The MPU has been gradually coupled with the operating system in order to establish a memory space, where the processing is separated, or the task can execute its code without worrying about being stomached on. If something happens, the uncontrolled processing will be cancelled and other protective measures will be implemented. Please pay attention to the microcontroller with this kind of component, if there is, please make more use of its characteristic.
Tip #6-Build a powerful watchdog system
One of the always favorite watchdog implementations you will often find is where the watchdog is enabled (this is a good start), but you can also use a periodic timer to Where the watchdog is cleared; the activation of the timer is completely isolated from any situation that occurs in the program. The purpose of using the watchdog is to help ensure that if an error occurs, the watchdog will not be cleared, that is, when the work is suspended, the system will be forced to perform a hardware reset for recovery. Using a timer independent of system activity allows the watchdog to remain cleared even if the system has failed.

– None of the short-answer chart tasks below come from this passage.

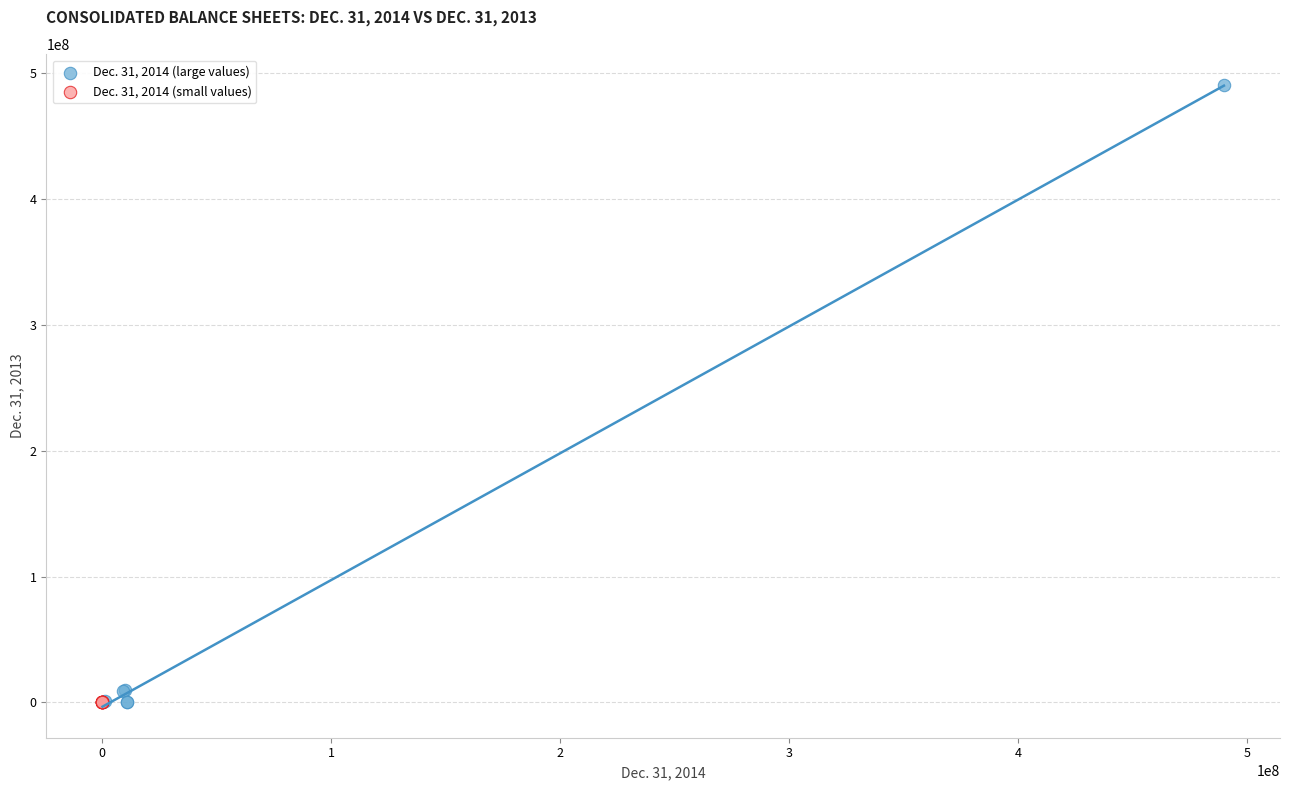

Which series has the widest spread of Y values?

Dec. 31, 2014 (large values)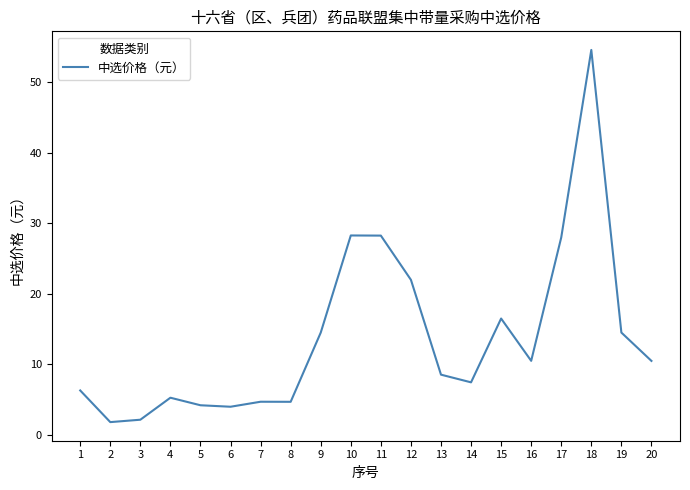

What is the difference between the values at 2 and 3?

0.3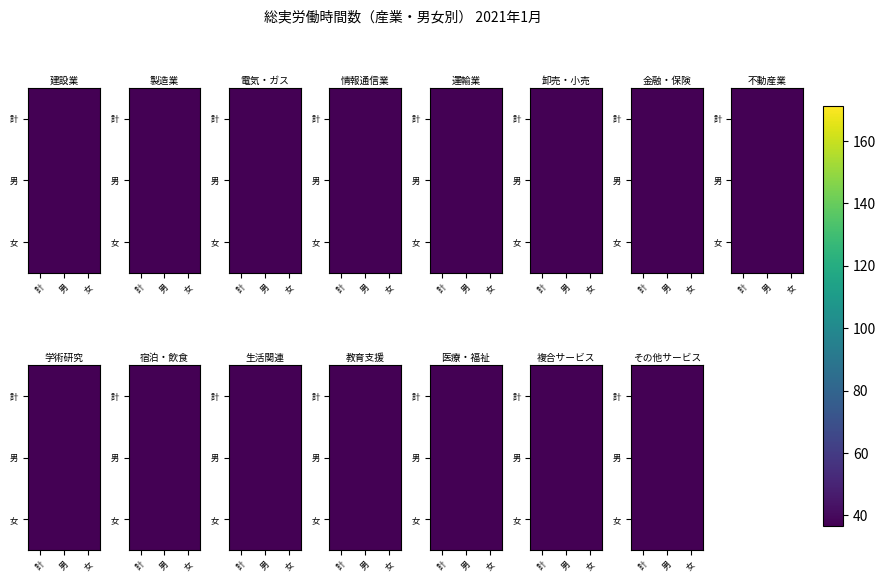

At how many categories does at least one series exceed 0?

3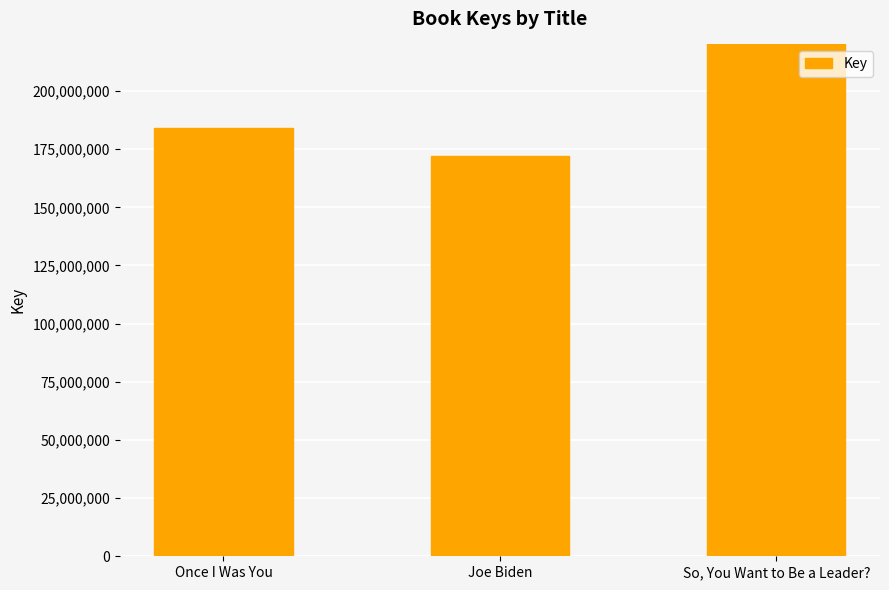

What is the average value?

279070081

Embedded developers need to carefully consider and design how to integrate application tasks into the watchdog system. For example, there is a technique that may allow each task that runs within a certain period of time to indicate that they can successfully complete its task. In this event, the watchdog is not cleared and is forced to be reset. There are also some more advanced technologies, such as the use of an external watchdog processor, which can be used to monitor how the main processor behaves, and vice versa.
For a reliable system, it is very important to establish a powerful watchdog system. Because there are too many techniques, it is difficult to fully cover in these few paragraphs, but for this topic, the author will publish related articles in the future.
Tip #7-Avoid volatile memory allocation
Engineers who are not accustomed to working in resource-constrained environments may try to use the features of their programming language, which allows them to use volatile memory allocation. After all, this is a technique often used in calculator systems. In calculator systems, memory is allocated only when necessary. For example, when developing in C, engineers may tend to use malloc to allocate space on the heap. There is an operation that will be executed. Once completed, you can use free to return the allocated memory for the use of the heap.
In a resource-constrained system, this can be a disaster! One of the problems with using volatile memory allocation is that wrong or improper technology can cause memory leaks or memory fragmentation. If these problems occur, most embedded systems do not have the resources or knowledge to monitor the heap or handle it properly. And when they happen, what happens if the application makes a request for space, but there is no requested space to use?
The problems caused by the use of volatile memory allocation are very complicated. To properly handle these problems, it can be said to be a nightmare! An alternative method is to directly simplify the allocation of memory in a static manner. For example, simply create a 256-byte buffer in the program instead of requesting a memory buffer of this size via malloc. This allocated memory can be maintained during the entire application life cycle, and there are no concerns about heap or memory fragmentation issues.
These are just some of the ways that developers can start building more reliable embedded systems. There are many other techniques, such as using good coding standards, bit flipping monitoring, performing array and pointer boundary checks, and using assertions. All these technologies are the secrets that allow designers to develop more reliable embedded systems.